International buyers and private equity firms familiar with the Israeli ecosystem also play a central role. With deep knowledge of the market, they are able to assess and price risk accurately, relying on in-depth diligence rather than headlines. Many global funds now maintain dedicated Israel teams and long-standing local partnerships, enabling them to bridge the gap between perception and reality and act decisively even during periods of uncertainty.
Beyond the mechanics of deal-making, the acquisitions are often driven by global necessity. Cybersecurity, AI, and digital infrastructure are no longer optional — they are critical. Israeli innovation leads the world in these domains, and the rise in cyberattacks, high-profile data breaches, and the rapid adoption of AI make such acquisitions less opportunistic and more imperative. For global players like Google or Palo Alto, acquiring Israeli firms is essential to secure capabilities and remain competitive in industries where innovation cycles move faster than ever.

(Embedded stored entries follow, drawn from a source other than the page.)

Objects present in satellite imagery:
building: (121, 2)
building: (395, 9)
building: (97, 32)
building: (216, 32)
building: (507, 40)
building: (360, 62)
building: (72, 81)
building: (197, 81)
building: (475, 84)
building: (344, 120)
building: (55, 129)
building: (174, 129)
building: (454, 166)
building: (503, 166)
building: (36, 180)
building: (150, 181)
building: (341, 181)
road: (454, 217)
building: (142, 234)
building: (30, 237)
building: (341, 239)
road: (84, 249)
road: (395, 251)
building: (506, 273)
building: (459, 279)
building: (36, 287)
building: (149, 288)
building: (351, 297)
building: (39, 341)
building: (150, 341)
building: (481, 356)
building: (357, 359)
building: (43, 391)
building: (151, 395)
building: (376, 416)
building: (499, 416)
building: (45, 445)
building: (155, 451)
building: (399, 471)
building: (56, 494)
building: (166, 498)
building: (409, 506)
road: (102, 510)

Another factor that consistently underpins Israel’s M&A strength is cultural resilience. Founders and management teams continue to innovate, scale, and expand globally, regardless of the surrounding environment. Time and again, Israeli companies have raised capital, built global operations, and achieved successful exits in times of both conflict and calm. This resilience is hard to replicate and forms part of the hidden value that global buyers recognize.

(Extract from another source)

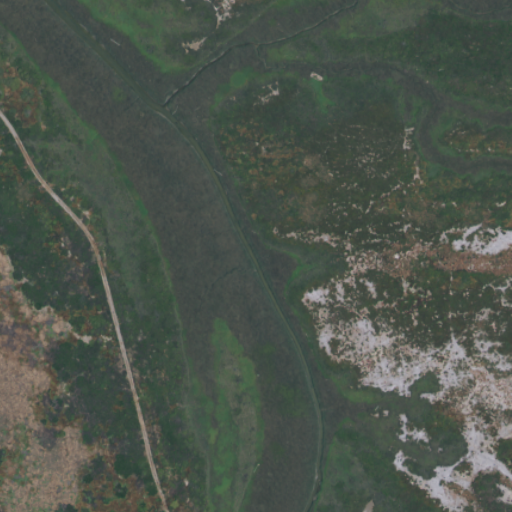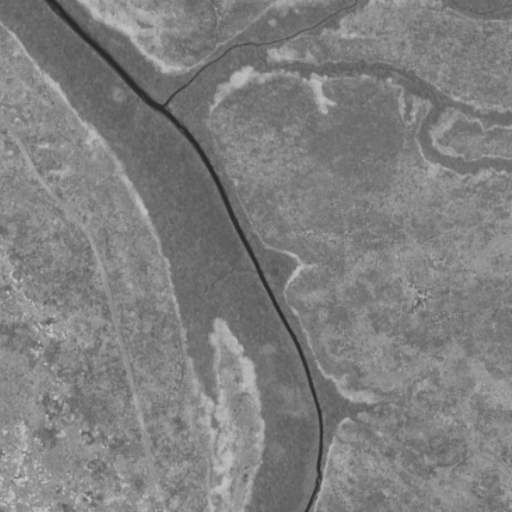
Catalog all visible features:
river: (69, 23)
road: (108, 302)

Negative headlines, then, often distort perception. They exaggerate risks and obscure the reality of a market where deal activity remains robust. M&A decisions are anchored in fundamentals, due diligence, and strategic priorities, not in the news cycle. Those investors able to look beyond the mirage of instability are finding opportunities that others miss.
Looking ahead, there is little sign of momentum slowing. Deal pipelines in AI, cybersecurity, fintech, and the energy transition remain strong, and the urgency of global challenges in these sectors ensures that Israeli innovation continues to attract international attention. The next wave of acquisitions may prove just as transformative as the record-breaking deals already announced this year.
The lesson for global investors is clear. Israel is not a high-risk gamble but a high-value opportunity. The surge in record-breaking M&A deals demonstrates the market’s resilience and the enduring strength of its innovation-driven sectors. Even amid geopolitical turbulence, strategic value, disciplined diligence, and sophisticated deal structuring continue to draw capital from around the world. Israel’s M&A market is thriving not in spite of the turbulence, but because the most sophisticated investors know how to look past the headlines and uncover the real story.
The writer is Head of M&A at Willis (WTW) Israel.